* Task item *
Take the entries below and print only the lines from the one with "154: (223, 89)" through the one with "204: (192, 58)", exactly as they stand, both ends included.
Start of Block
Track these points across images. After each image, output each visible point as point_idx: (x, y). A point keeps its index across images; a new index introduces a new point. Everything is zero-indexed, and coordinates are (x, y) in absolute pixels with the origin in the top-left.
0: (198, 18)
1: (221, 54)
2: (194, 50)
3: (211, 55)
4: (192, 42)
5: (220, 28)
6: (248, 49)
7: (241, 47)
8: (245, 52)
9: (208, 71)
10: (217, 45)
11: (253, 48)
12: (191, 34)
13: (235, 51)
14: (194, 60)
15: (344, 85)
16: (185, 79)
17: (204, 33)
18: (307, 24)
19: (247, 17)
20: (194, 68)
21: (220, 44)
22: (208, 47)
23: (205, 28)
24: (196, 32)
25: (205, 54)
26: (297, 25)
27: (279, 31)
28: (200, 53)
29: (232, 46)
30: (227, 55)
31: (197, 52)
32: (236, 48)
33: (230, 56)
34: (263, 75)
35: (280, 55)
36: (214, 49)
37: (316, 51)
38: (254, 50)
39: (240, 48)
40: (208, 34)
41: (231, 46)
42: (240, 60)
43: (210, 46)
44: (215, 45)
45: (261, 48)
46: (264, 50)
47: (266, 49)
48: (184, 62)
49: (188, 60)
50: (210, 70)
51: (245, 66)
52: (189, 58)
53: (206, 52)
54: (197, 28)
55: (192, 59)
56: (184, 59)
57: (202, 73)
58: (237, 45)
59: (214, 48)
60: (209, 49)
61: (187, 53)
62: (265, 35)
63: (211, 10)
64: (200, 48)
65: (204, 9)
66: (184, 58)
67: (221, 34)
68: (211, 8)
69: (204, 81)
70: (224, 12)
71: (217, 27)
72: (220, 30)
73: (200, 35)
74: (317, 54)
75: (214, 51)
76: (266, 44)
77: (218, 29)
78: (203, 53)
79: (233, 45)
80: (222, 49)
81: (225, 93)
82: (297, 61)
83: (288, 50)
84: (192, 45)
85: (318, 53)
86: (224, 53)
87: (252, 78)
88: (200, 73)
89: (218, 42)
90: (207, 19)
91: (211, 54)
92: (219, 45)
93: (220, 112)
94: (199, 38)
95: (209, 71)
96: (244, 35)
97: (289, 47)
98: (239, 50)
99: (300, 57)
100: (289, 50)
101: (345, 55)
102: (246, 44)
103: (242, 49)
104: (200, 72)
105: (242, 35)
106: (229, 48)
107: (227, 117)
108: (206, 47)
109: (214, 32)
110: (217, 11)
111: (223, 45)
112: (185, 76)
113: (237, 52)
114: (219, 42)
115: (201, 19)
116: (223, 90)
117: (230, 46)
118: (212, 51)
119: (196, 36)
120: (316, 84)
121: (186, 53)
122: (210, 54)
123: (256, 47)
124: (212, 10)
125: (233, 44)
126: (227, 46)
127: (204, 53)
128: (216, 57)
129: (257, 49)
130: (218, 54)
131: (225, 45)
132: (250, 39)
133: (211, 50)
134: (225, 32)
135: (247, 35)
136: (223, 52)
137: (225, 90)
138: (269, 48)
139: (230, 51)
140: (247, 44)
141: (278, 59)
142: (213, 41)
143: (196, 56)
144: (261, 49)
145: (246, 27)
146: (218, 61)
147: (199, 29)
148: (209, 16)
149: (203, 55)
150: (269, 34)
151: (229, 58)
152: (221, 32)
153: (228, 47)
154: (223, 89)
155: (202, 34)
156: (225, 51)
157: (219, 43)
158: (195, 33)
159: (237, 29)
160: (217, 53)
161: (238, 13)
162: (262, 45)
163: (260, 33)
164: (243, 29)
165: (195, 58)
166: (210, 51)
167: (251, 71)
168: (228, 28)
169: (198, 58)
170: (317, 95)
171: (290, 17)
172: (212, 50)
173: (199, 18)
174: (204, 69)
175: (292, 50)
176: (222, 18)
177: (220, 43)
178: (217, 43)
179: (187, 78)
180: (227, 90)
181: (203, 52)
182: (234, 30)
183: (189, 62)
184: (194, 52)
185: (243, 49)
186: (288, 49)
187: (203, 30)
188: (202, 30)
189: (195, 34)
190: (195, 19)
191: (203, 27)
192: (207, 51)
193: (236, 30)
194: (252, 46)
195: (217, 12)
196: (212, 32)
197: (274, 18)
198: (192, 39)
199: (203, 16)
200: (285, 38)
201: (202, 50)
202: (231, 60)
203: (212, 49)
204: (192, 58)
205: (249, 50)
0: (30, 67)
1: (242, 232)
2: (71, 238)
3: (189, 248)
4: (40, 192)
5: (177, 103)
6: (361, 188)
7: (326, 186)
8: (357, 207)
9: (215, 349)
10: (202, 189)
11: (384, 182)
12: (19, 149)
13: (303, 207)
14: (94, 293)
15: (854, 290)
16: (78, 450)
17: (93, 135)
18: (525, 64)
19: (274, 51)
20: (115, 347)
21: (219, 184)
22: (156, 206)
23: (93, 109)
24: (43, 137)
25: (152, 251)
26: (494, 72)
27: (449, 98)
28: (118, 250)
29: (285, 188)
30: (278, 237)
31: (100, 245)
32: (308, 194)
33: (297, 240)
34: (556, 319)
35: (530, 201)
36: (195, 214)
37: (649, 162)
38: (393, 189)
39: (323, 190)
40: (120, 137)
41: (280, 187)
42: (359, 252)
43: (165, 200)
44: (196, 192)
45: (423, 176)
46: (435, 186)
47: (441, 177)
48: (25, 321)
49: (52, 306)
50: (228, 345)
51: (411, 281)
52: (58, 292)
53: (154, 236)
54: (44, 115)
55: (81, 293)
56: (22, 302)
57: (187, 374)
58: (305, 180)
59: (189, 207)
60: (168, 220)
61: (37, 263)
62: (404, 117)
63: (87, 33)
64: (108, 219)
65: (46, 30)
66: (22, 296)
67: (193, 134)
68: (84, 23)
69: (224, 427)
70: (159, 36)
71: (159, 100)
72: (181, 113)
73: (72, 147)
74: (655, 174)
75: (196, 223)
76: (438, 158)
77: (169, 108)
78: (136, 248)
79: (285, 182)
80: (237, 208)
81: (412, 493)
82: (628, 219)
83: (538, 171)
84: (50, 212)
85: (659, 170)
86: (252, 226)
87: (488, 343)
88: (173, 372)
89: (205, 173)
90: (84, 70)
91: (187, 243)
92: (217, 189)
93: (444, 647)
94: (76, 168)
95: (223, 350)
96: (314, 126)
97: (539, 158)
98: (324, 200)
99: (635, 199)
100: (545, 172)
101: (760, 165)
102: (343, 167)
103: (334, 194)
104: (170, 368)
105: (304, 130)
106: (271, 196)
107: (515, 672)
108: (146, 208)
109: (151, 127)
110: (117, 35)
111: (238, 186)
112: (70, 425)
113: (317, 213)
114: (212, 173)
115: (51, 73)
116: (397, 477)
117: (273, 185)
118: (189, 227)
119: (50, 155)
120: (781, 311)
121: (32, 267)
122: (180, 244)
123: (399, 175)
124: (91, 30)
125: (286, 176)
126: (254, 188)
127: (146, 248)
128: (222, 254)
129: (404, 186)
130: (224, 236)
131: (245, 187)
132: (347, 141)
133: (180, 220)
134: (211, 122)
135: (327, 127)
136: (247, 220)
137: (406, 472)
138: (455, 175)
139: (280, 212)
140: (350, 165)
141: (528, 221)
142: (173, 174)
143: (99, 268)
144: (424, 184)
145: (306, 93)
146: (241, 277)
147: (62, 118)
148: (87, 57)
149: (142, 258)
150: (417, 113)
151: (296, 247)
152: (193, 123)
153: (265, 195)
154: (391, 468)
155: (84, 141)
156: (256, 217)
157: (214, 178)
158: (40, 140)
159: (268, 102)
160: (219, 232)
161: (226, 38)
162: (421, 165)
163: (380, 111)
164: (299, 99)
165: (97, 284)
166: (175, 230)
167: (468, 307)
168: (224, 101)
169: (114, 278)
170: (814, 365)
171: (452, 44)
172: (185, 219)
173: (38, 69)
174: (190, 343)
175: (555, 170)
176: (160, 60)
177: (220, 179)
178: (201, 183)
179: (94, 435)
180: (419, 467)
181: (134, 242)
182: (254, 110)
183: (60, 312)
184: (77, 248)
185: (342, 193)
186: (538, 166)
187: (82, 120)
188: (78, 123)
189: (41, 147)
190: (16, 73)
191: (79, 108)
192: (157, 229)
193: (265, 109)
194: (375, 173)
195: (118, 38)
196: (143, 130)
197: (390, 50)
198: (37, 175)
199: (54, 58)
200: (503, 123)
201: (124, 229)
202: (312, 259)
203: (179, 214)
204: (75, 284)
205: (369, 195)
End of Block
* Written answer *
154: (223, 89)
155: (202, 34)
156: (225, 51)
157: (219, 43)
158: (195, 33)
159: (237, 29)
160: (217, 53)
161: (238, 13)
162: (262, 45)
163: (260, 33)
164: (243, 29)
165: (195, 58)
166: (210, 51)
167: (251, 71)
168: (228, 28)
169: (198, 58)
170: (317, 95)
171: (290, 17)
172: (212, 50)
173: (199, 18)
174: (204, 69)
175: (292, 50)
176: (222, 18)
177: (220, 43)
178: (217, 43)
179: (187, 78)
180: (227, 90)
181: (203, 52)
182: (234, 30)
183: (189, 62)
184: (194, 52)
185: (243, 49)
186: (288, 49)
187: (203, 30)
188: (202, 30)
189: (195, 34)
190: (195, 19)
191: (203, 27)
192: (207, 51)
193: (236, 30)
194: (252, 46)
195: (217, 12)
196: (212, 32)
197: (274, 18)
198: (192, 39)
199: (203, 16)
200: (285, 38)
201: (202, 50)
202: (231, 60)
203: (212, 49)
204: (192, 58)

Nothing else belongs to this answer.